Top of Records shown

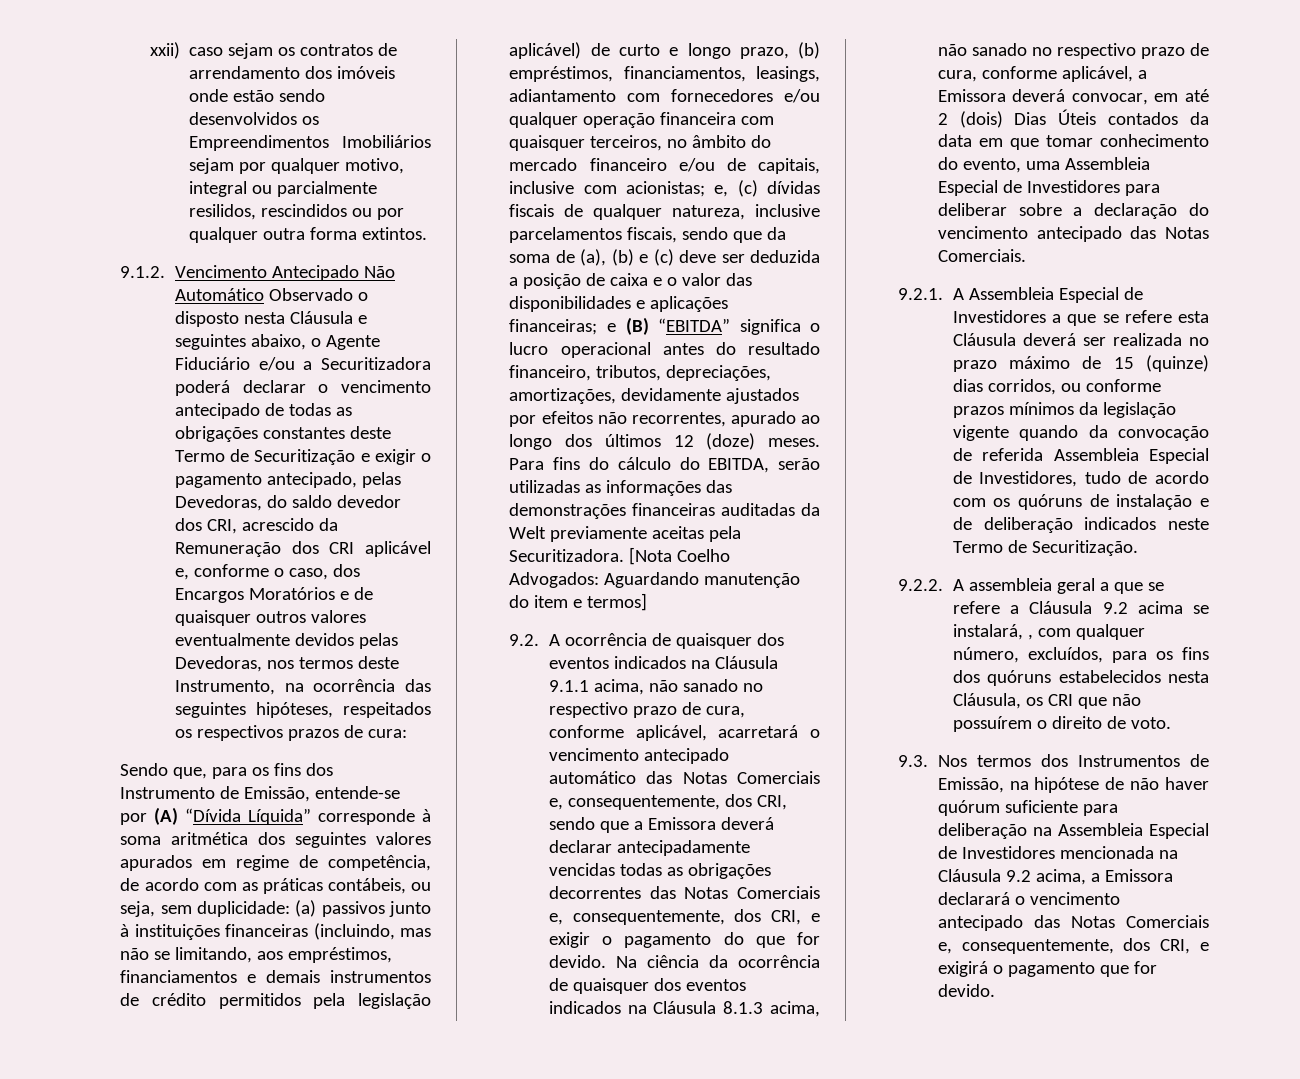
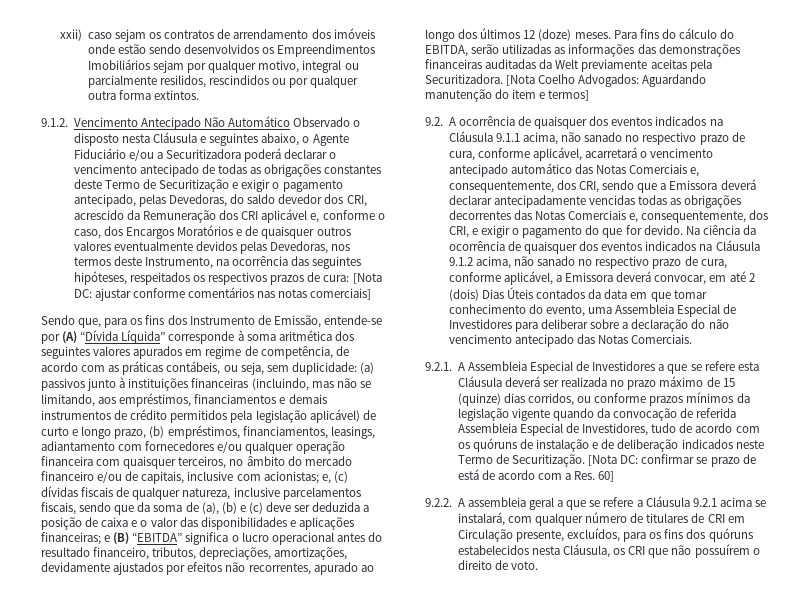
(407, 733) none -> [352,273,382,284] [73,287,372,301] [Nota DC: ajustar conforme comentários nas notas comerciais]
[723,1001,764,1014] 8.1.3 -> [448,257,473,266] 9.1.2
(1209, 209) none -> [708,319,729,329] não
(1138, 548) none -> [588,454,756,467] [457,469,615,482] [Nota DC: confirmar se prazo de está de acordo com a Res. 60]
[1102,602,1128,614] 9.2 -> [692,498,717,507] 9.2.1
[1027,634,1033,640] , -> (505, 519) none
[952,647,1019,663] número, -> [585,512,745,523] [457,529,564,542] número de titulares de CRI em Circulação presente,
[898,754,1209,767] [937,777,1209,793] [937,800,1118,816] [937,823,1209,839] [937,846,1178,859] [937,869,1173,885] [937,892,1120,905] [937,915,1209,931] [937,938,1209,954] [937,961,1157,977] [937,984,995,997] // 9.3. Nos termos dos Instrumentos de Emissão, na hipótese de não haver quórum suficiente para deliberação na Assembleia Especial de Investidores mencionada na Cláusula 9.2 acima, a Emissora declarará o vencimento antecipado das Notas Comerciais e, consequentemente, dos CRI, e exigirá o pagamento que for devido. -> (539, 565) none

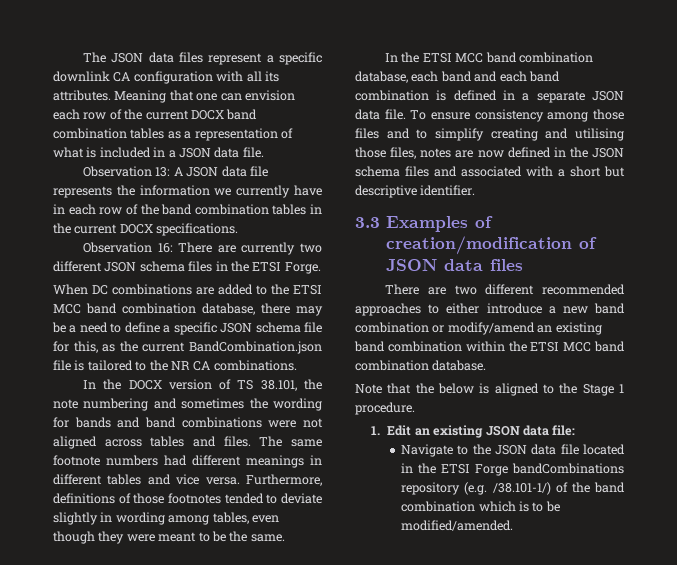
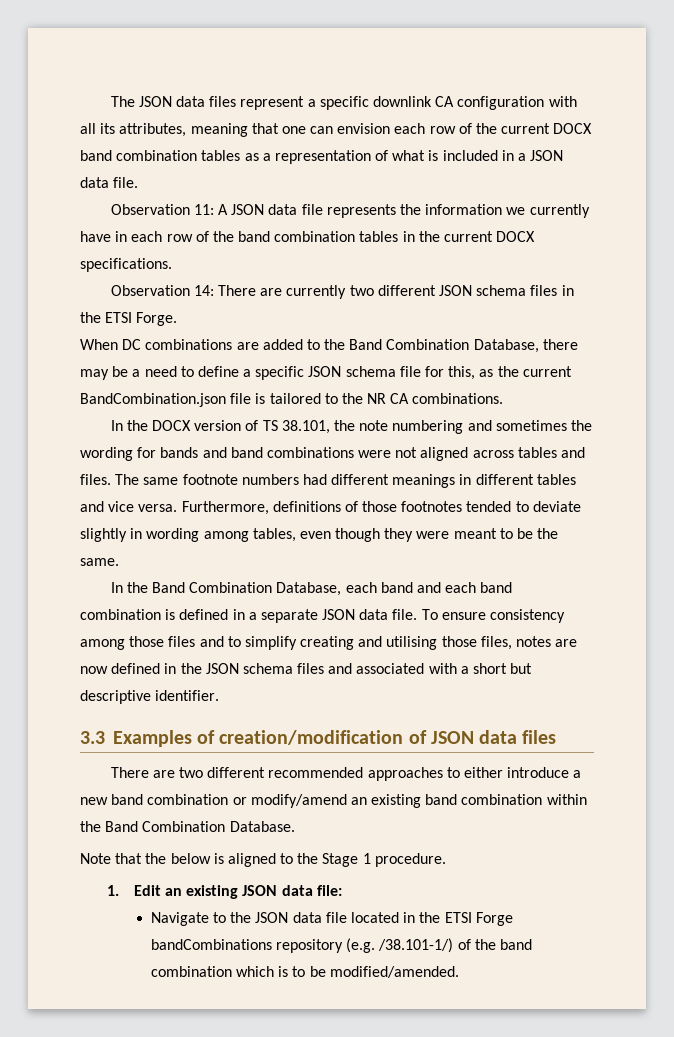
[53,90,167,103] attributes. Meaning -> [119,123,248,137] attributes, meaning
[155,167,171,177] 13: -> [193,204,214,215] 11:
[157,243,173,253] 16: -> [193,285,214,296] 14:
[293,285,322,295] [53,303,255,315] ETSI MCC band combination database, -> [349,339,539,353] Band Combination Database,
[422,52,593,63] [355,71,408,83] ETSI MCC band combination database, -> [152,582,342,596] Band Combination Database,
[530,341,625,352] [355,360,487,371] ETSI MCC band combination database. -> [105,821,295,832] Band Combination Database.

Bottom of Records shown

▸ **Exercise objective**: All that the answer may hold is the lines from the one with "[53,90,167,103] attributes. Meaning" through the end of the data, set down exactly as they appear.

▸ **Output for this task**:
[53,90,167,103] attributes. Meaning -> [119,123,248,137] attributes, meaning
[155,167,171,177] 13: -> [193,204,214,215] 11:
[157,243,173,253] 16: -> [193,285,214,296] 14:
[293,285,322,295] [53,303,255,315] ETSI MCC band combination database, -> [349,339,539,353] Band Combination Database,
[422,52,593,63] [355,71,408,83] ETSI MCC band combination database, -> [152,582,342,596] Band Combination Database,
[530,341,625,352] [355,360,487,371] ETSI MCC band combination database. -> [105,821,295,832] Band Combination Database.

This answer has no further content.